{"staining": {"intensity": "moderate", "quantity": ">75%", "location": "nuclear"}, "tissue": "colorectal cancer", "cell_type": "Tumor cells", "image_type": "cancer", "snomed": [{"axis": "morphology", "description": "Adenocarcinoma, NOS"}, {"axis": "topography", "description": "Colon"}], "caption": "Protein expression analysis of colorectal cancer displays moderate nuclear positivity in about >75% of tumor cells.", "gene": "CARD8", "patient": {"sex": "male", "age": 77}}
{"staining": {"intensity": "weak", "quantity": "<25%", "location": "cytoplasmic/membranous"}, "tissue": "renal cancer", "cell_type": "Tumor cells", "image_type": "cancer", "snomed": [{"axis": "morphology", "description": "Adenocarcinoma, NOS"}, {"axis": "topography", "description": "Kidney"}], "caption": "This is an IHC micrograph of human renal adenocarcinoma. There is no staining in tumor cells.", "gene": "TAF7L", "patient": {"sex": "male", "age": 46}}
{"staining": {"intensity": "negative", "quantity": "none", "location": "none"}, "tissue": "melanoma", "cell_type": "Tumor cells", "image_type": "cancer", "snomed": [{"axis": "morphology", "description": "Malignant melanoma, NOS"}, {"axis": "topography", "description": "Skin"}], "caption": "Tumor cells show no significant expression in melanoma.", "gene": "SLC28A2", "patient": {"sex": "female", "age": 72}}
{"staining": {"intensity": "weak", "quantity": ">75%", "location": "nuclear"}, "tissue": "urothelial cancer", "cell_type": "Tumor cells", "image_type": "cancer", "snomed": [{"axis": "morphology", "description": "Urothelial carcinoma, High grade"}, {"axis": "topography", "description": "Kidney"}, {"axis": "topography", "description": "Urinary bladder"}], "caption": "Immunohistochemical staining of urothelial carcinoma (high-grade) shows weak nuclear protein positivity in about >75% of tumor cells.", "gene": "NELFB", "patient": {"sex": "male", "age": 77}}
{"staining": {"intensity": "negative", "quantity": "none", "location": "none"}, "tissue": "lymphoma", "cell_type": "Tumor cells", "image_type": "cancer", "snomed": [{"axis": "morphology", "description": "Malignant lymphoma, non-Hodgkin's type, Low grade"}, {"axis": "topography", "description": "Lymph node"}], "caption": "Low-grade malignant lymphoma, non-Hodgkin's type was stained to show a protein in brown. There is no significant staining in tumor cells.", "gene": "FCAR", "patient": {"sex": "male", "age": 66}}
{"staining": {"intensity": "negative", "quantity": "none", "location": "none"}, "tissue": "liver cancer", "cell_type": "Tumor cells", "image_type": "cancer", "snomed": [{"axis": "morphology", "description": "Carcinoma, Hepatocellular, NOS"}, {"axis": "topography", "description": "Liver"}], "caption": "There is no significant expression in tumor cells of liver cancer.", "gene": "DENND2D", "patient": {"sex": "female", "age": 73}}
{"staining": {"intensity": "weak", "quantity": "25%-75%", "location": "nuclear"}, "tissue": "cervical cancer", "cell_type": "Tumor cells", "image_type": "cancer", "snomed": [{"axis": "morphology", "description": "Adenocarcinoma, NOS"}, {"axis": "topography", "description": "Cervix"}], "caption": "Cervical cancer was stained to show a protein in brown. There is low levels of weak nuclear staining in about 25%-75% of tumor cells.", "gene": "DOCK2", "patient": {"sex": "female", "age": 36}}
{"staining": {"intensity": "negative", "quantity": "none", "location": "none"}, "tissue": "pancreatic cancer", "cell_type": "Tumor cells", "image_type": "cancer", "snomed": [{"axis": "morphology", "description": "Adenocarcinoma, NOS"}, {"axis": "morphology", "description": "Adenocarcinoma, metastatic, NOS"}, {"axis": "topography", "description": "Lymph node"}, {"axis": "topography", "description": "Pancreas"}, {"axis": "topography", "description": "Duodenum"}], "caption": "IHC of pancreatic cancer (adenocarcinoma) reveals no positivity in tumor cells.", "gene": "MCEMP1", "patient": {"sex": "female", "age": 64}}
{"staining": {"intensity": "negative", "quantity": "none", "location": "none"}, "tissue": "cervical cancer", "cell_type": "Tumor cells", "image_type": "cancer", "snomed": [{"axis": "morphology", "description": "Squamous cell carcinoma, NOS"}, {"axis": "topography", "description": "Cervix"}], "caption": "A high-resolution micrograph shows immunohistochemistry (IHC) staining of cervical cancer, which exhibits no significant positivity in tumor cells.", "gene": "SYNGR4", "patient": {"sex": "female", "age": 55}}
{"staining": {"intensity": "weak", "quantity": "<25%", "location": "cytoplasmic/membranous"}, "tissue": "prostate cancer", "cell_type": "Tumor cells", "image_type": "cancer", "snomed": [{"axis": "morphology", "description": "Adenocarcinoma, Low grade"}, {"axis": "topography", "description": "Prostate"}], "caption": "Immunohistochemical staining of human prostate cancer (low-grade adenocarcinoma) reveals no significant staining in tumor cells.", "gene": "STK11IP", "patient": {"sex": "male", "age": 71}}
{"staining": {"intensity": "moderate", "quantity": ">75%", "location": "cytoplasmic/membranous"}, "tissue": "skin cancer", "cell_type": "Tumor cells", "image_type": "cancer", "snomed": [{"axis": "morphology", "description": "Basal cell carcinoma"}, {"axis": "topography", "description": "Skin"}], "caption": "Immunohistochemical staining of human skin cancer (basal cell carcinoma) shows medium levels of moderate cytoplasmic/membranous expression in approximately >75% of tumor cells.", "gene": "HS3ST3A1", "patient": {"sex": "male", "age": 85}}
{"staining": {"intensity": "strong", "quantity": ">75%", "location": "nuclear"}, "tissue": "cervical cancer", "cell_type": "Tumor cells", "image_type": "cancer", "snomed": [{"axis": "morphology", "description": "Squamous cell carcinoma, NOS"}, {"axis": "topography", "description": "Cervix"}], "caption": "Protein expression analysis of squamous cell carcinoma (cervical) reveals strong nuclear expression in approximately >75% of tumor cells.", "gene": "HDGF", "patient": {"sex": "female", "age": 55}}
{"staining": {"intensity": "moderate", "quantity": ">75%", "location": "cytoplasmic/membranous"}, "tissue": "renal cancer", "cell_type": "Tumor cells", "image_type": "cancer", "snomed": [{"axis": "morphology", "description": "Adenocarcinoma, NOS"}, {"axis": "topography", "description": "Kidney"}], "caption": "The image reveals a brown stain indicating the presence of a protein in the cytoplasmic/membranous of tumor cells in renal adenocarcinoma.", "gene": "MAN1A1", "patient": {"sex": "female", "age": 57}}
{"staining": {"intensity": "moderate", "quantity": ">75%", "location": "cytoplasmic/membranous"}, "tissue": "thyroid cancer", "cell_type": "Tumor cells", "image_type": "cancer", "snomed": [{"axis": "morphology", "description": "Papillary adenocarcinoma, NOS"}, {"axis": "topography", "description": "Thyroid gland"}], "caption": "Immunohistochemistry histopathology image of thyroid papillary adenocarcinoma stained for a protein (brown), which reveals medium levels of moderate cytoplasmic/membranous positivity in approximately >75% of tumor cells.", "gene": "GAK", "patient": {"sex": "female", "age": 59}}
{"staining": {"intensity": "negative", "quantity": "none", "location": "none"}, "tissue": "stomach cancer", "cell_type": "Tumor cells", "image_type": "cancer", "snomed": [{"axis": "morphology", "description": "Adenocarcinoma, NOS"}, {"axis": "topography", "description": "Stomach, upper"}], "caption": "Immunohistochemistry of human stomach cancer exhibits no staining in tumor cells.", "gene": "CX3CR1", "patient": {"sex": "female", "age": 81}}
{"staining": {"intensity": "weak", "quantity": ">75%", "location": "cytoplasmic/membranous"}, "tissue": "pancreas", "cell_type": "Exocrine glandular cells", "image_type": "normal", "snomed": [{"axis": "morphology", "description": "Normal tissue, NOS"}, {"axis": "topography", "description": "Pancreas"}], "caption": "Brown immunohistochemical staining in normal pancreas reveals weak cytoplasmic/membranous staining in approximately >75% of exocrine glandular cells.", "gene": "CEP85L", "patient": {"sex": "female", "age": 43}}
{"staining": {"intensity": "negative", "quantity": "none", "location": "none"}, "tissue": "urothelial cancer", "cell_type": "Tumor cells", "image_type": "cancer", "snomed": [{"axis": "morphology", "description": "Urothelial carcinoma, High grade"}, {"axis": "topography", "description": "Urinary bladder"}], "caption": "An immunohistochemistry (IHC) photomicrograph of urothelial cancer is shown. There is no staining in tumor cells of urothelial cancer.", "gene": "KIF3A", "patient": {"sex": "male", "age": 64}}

·····

ABOUT THIS EXERCISE: Repeat exactly the lines from the first line of the records above through the line containing "an IHC micrograph", both included, and nothing else.

FINISHED TASK:
{"staining": {"intensity": "moderate", "quantity": ">75%", "location": "nuclear"}, "tissue": "colorectal cancer", "cell_type": "Tumor cells", "image_type": "cancer", "snomed": [{"axis": "morphology", "description": "Adenocarcinoma, NOS"}, {"axis": "topography", "description": "Colon"}], "caption": "Protein expression analysis of colorectal cancer displays moderate nuclear positivity in about >75% of tumor cells.", "gene": "CARD8", "patient": {"sex": "male", "age": 77}}
{"staining": {"intensity": "weak", "quantity": "<25%", "location": "cytoplasmic/membranous"}, "tissue": "renal cancer", "cell_type": "Tumor cells", "image_type": "cancer", "snomed": [{"axis": "morphology", "description": "Adenocarcinoma, NOS"}, {"axis": "topography", "description": "Kidney"}], "caption": "This is an IHC micrograph of human renal adenocarcinoma. There is no staining in tumor cells.", "gene": "TAF7L", "patient": {"sex": "male", "age": 46}}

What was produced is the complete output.